◆ Written task ◆
How many of the lines in the material underneath include the string "aynı"? State the number only.

◆ Extracted entries ◆
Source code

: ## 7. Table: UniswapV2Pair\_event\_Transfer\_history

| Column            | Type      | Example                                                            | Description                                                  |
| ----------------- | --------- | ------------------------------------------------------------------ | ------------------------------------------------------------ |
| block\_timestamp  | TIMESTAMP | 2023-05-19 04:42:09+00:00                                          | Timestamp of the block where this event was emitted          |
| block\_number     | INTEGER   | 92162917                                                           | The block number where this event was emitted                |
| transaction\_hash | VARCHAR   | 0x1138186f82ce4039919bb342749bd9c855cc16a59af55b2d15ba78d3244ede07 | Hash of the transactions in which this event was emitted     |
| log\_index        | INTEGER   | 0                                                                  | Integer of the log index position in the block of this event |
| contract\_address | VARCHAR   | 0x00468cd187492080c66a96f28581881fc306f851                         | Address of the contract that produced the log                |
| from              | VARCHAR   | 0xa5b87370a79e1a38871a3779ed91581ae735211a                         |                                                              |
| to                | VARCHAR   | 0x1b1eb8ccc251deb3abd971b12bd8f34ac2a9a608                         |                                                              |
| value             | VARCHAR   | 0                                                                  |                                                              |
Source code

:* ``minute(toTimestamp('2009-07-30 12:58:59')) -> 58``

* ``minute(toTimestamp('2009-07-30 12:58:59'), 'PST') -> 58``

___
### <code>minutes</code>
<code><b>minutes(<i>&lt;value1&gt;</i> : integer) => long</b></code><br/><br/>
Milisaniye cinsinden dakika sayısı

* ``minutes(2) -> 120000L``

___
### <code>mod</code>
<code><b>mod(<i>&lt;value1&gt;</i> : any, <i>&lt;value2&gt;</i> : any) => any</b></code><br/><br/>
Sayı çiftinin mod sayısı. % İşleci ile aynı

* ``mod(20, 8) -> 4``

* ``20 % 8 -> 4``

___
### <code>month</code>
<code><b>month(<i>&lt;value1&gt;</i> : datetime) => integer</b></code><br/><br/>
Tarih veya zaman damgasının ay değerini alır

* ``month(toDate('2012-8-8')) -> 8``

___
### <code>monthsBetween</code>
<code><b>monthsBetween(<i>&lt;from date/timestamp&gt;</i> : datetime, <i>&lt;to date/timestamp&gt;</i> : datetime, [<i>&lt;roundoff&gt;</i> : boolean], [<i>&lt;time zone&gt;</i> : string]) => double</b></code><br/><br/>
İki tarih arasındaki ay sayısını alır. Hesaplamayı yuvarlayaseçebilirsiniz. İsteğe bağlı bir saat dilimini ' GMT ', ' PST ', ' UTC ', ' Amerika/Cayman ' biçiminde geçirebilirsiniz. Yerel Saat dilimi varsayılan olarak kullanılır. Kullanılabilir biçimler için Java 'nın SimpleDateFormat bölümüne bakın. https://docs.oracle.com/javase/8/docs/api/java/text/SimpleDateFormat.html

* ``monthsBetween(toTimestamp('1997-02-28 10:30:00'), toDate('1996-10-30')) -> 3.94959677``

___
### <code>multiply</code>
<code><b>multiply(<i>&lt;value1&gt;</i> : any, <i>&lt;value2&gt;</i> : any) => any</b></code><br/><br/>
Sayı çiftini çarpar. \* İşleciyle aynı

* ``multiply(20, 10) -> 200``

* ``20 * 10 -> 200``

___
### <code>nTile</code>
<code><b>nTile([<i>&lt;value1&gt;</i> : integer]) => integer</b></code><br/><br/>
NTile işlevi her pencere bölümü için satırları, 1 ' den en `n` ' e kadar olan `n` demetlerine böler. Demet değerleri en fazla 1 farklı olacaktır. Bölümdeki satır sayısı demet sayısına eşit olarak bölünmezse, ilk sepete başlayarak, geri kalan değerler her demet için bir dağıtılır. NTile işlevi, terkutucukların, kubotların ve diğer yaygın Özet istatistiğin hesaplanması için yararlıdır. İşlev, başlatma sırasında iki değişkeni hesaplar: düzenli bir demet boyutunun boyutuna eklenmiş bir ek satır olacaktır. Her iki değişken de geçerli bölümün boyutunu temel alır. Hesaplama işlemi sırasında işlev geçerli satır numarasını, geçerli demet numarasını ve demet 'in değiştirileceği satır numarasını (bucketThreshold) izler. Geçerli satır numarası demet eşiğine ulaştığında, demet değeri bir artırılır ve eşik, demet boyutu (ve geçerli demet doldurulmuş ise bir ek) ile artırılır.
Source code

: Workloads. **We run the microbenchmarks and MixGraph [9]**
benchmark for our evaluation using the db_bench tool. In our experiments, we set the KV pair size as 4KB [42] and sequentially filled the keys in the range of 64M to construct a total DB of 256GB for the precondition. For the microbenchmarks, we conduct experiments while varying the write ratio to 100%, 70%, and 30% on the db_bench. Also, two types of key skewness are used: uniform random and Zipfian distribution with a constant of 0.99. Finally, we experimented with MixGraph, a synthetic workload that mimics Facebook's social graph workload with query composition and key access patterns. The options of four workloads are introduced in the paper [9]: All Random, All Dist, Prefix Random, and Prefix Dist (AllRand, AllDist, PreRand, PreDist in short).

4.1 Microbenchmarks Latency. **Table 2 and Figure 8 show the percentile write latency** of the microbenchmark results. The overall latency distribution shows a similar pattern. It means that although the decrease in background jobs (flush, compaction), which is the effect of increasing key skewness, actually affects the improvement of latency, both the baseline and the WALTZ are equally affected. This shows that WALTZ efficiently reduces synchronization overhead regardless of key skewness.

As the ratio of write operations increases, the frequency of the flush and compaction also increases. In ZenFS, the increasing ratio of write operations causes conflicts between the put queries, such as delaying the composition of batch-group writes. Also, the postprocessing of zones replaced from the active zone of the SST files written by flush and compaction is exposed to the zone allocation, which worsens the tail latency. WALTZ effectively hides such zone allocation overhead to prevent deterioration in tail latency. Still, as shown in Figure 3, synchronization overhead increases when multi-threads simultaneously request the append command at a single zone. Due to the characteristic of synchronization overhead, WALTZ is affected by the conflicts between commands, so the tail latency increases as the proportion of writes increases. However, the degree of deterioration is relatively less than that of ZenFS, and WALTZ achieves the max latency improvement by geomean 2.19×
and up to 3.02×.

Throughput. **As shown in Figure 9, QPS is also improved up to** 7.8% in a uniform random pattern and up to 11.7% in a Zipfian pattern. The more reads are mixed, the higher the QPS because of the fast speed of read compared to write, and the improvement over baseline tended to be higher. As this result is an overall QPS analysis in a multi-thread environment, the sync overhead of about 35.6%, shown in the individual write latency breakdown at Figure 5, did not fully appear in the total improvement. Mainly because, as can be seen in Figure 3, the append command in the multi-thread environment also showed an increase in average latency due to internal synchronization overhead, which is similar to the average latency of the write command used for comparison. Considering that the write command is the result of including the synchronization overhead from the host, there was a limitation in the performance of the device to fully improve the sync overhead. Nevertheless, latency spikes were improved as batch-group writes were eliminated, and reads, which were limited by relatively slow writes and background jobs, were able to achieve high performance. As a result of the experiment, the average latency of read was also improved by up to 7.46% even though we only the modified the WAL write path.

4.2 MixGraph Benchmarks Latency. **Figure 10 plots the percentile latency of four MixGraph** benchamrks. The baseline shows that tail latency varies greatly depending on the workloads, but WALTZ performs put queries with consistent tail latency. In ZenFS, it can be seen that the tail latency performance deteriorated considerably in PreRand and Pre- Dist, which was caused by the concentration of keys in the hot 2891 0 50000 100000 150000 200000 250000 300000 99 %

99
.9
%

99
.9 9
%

◆ Answer box ◆
2